The Flowerbed is loosely based on the Romeo and Juliet story. This company, based in Ireland, specialises in retelling old tales. Its Olivier-nominated Giselle moved the romantic ballet to rural Ireland. In both shows, the choreographer Michael Keegan-Dolan updates with gaudy exaggeration and cartoon violence. His people are no more than the sum of their tics, but his images have theatrical bite.

It all starts with a suburban squabble. An obsessively neat family are appalled by their new neighbours, who strew the area with beer cans and cigarette butts before digging a flowerbed slap across the boundary between the two gardens. Carnage follows.

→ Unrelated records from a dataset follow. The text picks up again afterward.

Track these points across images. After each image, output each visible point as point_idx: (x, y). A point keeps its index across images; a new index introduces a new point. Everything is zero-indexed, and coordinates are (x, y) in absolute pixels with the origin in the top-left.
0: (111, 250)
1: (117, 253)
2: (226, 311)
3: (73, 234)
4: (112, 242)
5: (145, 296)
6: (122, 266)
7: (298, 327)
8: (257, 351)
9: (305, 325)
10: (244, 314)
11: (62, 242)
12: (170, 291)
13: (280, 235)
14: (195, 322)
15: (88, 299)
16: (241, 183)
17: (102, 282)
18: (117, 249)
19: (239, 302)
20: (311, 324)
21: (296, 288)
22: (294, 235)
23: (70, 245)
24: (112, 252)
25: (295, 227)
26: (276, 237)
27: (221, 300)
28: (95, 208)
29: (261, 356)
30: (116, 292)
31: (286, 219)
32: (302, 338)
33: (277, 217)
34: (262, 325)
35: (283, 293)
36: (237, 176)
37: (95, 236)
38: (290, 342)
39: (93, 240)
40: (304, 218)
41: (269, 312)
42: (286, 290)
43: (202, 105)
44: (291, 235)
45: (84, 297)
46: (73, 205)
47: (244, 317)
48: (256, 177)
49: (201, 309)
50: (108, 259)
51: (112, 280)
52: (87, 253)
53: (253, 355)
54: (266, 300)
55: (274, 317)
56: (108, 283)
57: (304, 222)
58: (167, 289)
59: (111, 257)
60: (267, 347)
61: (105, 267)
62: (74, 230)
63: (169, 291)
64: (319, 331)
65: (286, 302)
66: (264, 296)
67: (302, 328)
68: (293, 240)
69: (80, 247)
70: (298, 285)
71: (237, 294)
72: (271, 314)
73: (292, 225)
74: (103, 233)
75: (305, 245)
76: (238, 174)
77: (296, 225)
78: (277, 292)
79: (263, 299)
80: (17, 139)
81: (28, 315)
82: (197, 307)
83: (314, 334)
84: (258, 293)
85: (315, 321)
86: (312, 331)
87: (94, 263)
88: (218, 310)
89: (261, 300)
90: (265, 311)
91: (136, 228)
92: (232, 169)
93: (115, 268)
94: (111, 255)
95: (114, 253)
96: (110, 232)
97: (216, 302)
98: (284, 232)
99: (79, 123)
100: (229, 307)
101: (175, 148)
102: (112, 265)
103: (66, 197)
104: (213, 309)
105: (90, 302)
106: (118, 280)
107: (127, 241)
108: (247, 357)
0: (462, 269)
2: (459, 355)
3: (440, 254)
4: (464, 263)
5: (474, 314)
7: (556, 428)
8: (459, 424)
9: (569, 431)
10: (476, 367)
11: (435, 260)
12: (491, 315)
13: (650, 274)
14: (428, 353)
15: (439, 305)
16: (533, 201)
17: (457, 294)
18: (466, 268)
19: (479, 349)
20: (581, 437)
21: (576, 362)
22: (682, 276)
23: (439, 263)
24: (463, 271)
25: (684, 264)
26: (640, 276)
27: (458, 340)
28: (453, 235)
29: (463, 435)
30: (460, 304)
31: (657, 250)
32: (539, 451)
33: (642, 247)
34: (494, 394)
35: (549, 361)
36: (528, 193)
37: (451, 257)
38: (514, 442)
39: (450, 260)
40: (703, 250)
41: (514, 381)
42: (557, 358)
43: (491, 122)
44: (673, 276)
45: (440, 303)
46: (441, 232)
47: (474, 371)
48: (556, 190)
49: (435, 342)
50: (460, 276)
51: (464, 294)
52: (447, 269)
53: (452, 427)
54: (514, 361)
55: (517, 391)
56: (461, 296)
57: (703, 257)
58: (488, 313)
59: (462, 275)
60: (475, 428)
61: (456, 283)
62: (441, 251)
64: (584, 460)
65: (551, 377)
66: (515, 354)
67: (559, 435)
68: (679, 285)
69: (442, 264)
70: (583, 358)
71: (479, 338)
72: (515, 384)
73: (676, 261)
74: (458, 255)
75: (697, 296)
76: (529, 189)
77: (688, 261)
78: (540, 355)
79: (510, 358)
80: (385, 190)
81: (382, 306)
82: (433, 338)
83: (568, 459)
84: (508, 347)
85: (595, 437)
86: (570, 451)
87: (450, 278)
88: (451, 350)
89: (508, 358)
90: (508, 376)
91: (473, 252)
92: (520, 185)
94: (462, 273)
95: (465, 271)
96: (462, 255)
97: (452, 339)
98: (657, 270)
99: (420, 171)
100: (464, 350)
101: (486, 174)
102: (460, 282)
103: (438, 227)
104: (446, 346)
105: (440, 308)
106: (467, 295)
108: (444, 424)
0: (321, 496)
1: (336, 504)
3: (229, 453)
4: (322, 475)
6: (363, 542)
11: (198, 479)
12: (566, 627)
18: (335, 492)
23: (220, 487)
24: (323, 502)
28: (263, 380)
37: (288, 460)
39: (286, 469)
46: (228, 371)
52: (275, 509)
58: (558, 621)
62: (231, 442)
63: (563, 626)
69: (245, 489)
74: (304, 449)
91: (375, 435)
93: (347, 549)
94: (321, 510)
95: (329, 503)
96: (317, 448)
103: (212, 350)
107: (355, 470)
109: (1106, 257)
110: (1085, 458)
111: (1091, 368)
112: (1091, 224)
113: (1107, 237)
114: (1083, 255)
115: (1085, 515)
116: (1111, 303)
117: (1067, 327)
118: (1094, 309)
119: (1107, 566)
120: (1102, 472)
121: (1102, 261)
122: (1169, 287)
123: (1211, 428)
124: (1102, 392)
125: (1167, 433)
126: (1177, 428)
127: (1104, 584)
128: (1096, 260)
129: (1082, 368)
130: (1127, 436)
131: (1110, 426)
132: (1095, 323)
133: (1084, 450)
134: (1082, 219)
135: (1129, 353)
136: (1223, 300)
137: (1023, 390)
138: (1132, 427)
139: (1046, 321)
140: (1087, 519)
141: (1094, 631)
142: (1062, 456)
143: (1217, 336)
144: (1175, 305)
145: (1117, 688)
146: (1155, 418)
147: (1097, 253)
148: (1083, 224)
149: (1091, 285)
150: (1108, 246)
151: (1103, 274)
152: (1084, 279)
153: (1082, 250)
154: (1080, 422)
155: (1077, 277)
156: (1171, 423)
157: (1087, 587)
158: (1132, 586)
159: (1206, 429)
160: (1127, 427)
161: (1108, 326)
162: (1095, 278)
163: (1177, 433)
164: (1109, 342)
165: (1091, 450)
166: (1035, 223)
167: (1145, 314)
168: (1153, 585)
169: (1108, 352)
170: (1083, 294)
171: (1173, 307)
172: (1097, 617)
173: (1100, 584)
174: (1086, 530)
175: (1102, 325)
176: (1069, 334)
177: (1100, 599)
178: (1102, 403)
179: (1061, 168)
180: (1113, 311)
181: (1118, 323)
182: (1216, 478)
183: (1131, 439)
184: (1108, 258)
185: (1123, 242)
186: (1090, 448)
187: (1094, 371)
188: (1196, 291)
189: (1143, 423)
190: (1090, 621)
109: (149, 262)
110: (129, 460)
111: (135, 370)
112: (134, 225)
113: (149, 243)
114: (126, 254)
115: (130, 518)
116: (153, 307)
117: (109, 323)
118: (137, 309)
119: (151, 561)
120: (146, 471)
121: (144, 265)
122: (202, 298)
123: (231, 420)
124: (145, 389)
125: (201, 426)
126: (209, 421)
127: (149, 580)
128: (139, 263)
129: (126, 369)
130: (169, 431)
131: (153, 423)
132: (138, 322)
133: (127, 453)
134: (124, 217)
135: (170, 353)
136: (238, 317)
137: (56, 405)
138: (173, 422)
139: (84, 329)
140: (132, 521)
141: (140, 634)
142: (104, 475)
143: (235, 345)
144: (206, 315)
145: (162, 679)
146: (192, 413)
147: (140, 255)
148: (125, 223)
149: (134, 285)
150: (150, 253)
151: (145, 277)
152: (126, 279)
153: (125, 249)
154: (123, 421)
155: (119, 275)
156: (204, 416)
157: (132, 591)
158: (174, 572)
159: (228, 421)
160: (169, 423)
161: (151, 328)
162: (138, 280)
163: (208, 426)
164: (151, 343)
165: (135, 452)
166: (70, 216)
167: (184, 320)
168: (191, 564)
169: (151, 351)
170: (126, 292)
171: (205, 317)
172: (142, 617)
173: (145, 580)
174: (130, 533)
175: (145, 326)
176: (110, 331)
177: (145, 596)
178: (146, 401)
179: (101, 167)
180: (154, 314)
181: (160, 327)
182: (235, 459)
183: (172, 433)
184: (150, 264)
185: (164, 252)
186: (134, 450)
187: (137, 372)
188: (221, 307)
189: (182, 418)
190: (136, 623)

Characters are displayed in elaborate routines. After tending his beloved lawn with mower, shears and nail scissors, the neat father has sex with it. Recovering himself, he carefully pulls a blade of clipped grass from between his teeth. His wife wears rubber gloves, sprays air-freshener outdoors, and wraps herself in clingfilm to do her exercises. Michael M Dolan and Esther Balfe give their banal chores a manic glint of the extremes to come.

The new family is led by Vladislav Benito Soltys, cross-dressed to play the mother, with bright lipstick next to dark stubble. Putting on Marmite-coloured suntan lotion, she gets her son (Milos Galko) to rub it into her hairy limbs. They work up to a near-incestuous clinch, jumping primly apart when they see the neighbours watching.

The Flowerbed is stronger on caricature than feeling: the characters work best when preening, competitive, imitating each other or smiling vinegar greetings. It's hard to care about them, and the monstrous adults overshadow the sweet adolescents, Daphne Strothmann and, dressed as a boy, Rachel Poirier.

Philip Feeney's score is a soundtrack of rattles, hums and snatches of songs. Keegan-Dolan gives each character an extended dance; his steps have little impact. The lovers' duets are his usual lifts and clinches, and the fight scenes are repetitive, though the last battle does have slapstick energy, with people impaled on garden implements or strangled with hoses.